TRY IT —
Nothing but the lines below from the one with "later, on September 16." through the one with "details, be sure" should be output, each exactly as given, and no pictures.
RECORDS SHOWN section start
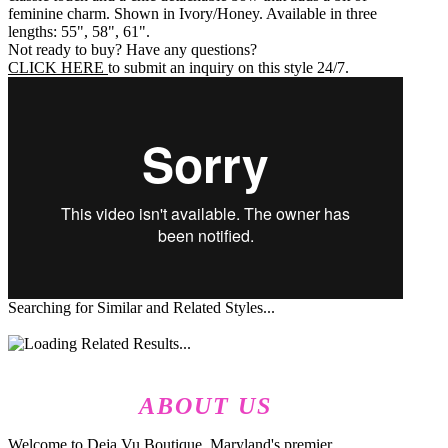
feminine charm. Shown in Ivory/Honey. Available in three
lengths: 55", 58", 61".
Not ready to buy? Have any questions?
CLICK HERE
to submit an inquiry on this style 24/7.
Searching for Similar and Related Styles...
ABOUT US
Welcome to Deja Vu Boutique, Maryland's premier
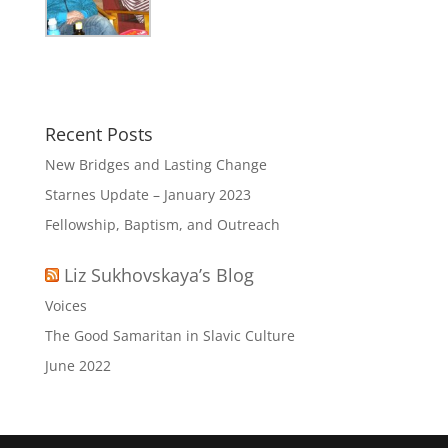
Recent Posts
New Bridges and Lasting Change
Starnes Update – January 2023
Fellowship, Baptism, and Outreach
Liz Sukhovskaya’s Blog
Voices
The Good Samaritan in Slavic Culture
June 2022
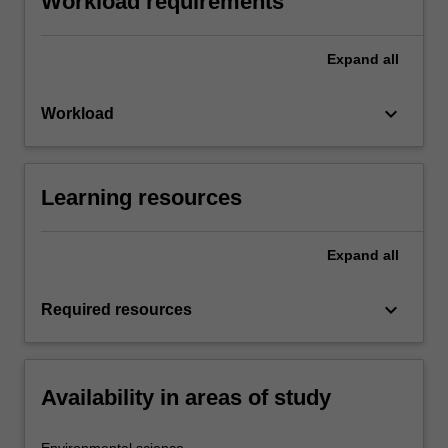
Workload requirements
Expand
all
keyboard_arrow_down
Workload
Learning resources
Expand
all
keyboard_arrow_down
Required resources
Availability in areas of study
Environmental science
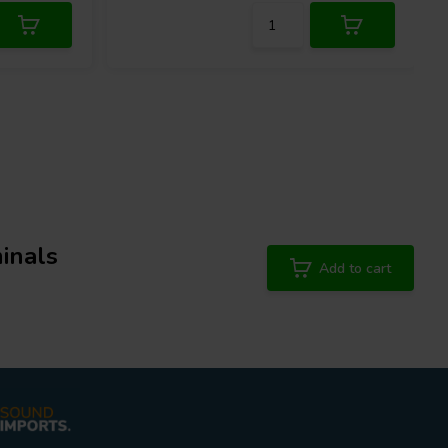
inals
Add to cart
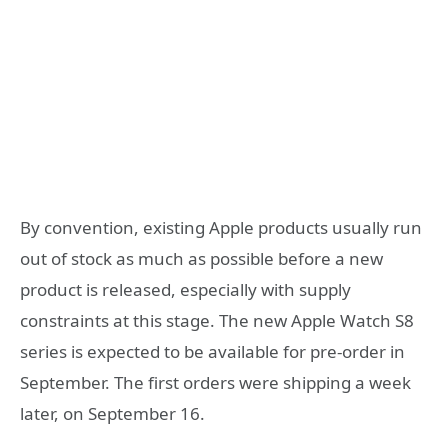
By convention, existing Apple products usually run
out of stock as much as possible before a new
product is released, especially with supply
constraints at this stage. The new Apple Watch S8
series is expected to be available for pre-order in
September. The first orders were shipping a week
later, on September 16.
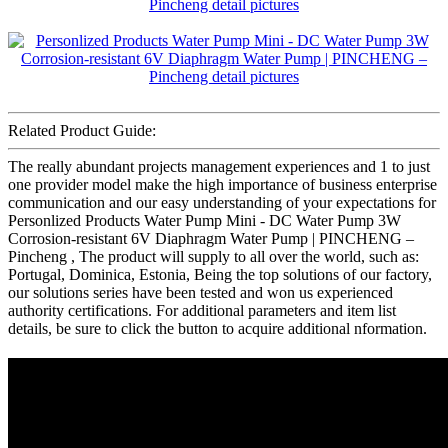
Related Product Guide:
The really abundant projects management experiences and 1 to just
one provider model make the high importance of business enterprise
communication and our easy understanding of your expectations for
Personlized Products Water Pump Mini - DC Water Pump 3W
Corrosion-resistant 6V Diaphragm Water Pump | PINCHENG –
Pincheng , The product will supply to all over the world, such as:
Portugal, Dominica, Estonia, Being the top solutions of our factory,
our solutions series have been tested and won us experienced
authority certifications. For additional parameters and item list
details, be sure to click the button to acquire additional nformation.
RECORDS SHOWN section end
RECORDS SHOWN section start
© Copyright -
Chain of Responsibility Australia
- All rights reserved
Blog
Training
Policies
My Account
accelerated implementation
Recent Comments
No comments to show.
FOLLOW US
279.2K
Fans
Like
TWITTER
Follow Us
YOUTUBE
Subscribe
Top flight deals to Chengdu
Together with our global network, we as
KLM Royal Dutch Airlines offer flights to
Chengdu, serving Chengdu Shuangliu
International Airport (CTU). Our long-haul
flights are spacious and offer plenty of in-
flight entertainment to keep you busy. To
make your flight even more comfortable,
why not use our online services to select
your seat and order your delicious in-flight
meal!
RECORDS SHOWN section end
RESPONSE —
later, on September 16.
Related Product Guide:
The really abundant projects management experiences and 1 to just
one provider model make the high importance of business enterprise
communication and our easy understanding of your expectations for
Personlized Products Water Pump Mini - DC Water Pump 3W
Corrosion-resistant 6V Diaphragm Water Pump | PINCHENG –
Pincheng , The product will supply to all over the world, such as:
Portugal, Dominica, Estonia, Being the top solutions of our factory,
our solutions series have been tested and won us experienced
authority certifications. For additional parameters and item list
details, be sure to click the button to acquire additional nformation.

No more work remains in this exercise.